The Google CEO sees a future for newspapers -- an online one -- once we get over the hump of shifting from analog revenue to digital. (Dollars in the former are now pennies in the latter as advertising moves to the Internet)
"We're in one of those transition periods, and it's very painful," he said last week in an interview with Alan Rusbridger, editor of The Guardian, at the UK newspaper's Activate 2010, a conference held in London to discuss technology and the future. (You have to go here to view the interview, since I couldn't embed it, but it's worth the trip.)
"What does the news-reading experience look like some number of years from now?" Schmidt asks. "Well, it's clearly going to be on one of these digital devices because you carry it everywhere." It will offer deep dives in reads as well as targeted ads; it will be presented in full color and with video.
"It'll know what you read and so it'll show you what's changed, as opposed to repeating things over and over again," he said. "The newspaper often tells me things I already know, cause I already read it and they forgot I know it because it's static, not dynamic.
"But the most important thing," he added, "is it will be highly personal." (Just days before Schmidt's appearance at Activate 2010, Google News was redesigned to offer a personalized collection of stories under the heading "News for You" that users can build using keywords.)

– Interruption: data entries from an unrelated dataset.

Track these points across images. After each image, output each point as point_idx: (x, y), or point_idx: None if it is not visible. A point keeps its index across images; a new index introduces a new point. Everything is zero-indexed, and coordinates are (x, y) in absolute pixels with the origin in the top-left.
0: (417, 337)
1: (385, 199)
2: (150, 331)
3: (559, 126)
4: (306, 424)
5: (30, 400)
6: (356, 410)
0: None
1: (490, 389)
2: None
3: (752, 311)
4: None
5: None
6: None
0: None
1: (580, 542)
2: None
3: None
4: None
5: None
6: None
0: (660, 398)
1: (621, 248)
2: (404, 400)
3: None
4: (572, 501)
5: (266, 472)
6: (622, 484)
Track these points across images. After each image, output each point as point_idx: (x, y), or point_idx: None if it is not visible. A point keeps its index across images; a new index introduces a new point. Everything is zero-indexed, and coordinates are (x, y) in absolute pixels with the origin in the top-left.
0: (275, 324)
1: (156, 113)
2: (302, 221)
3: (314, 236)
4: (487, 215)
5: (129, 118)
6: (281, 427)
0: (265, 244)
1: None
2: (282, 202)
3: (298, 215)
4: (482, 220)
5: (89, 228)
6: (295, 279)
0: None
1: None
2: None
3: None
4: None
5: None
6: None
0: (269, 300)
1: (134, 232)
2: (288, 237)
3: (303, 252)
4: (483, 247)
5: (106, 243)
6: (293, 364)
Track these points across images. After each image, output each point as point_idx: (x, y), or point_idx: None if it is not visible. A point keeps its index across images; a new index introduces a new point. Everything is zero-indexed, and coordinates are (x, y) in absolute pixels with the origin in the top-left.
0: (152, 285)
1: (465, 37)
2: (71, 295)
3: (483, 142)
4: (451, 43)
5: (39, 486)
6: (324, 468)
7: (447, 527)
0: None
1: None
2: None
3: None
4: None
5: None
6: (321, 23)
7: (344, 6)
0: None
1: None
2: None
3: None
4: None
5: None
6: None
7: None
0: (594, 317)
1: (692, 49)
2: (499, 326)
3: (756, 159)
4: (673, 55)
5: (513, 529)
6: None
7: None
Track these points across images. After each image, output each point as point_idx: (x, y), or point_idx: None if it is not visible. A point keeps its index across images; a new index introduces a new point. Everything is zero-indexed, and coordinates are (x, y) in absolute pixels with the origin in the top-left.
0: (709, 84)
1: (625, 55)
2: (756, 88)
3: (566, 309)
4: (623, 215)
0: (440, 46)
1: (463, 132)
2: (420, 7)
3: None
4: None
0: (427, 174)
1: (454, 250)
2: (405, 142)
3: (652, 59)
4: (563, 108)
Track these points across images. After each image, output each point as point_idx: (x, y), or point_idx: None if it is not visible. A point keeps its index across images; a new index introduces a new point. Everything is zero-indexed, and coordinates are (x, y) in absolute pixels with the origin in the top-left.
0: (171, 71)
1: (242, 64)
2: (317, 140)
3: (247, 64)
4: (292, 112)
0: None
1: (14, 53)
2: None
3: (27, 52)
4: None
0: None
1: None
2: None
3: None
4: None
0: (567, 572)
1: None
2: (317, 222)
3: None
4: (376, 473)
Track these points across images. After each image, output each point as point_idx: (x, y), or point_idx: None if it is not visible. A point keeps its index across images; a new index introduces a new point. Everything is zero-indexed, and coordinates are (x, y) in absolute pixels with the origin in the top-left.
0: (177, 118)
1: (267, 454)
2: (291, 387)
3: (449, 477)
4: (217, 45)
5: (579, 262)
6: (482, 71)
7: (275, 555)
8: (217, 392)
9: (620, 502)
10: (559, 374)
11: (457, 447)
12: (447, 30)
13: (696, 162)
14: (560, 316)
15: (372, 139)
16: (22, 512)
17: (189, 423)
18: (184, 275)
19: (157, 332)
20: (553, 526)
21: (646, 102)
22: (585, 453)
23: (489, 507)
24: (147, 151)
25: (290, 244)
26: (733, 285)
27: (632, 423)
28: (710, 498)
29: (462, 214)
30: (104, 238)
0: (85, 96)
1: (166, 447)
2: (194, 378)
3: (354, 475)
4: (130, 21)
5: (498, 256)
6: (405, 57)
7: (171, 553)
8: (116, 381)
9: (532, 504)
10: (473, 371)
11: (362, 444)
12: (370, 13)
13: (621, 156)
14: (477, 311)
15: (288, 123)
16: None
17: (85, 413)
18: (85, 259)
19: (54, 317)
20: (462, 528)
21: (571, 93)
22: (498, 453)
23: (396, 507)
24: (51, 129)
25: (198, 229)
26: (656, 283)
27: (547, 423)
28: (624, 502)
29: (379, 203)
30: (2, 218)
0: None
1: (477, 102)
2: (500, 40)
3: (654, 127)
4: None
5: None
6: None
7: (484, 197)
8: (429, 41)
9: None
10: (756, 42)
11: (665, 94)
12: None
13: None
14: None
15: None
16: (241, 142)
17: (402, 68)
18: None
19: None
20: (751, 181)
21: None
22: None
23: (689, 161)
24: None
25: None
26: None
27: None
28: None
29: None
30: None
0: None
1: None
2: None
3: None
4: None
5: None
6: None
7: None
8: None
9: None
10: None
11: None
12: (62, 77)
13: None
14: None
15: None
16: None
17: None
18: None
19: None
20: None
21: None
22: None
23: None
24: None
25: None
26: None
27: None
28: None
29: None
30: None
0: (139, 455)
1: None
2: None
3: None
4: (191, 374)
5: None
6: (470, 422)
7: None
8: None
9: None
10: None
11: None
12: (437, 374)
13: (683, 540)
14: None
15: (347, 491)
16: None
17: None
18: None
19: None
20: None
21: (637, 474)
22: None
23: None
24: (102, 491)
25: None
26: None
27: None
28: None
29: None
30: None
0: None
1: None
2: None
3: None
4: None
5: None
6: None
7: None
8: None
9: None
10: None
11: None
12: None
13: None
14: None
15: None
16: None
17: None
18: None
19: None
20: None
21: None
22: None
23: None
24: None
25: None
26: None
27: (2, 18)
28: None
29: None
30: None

And Google's role in newspapers' future? To offer the various components of this brave new world for media companies to choose from and build their business and content models.
And that's where Schmidt and the company have me and other laid-off ink-stained wretches covered: "I believe that ultimately not only will the revenue be replaced [in the shift from analog to digital] but I think it will be higher. And the reason I believe that is ultimately the medium is more personal."
Thanks for the upbeat outlook, Mr. Schmidt.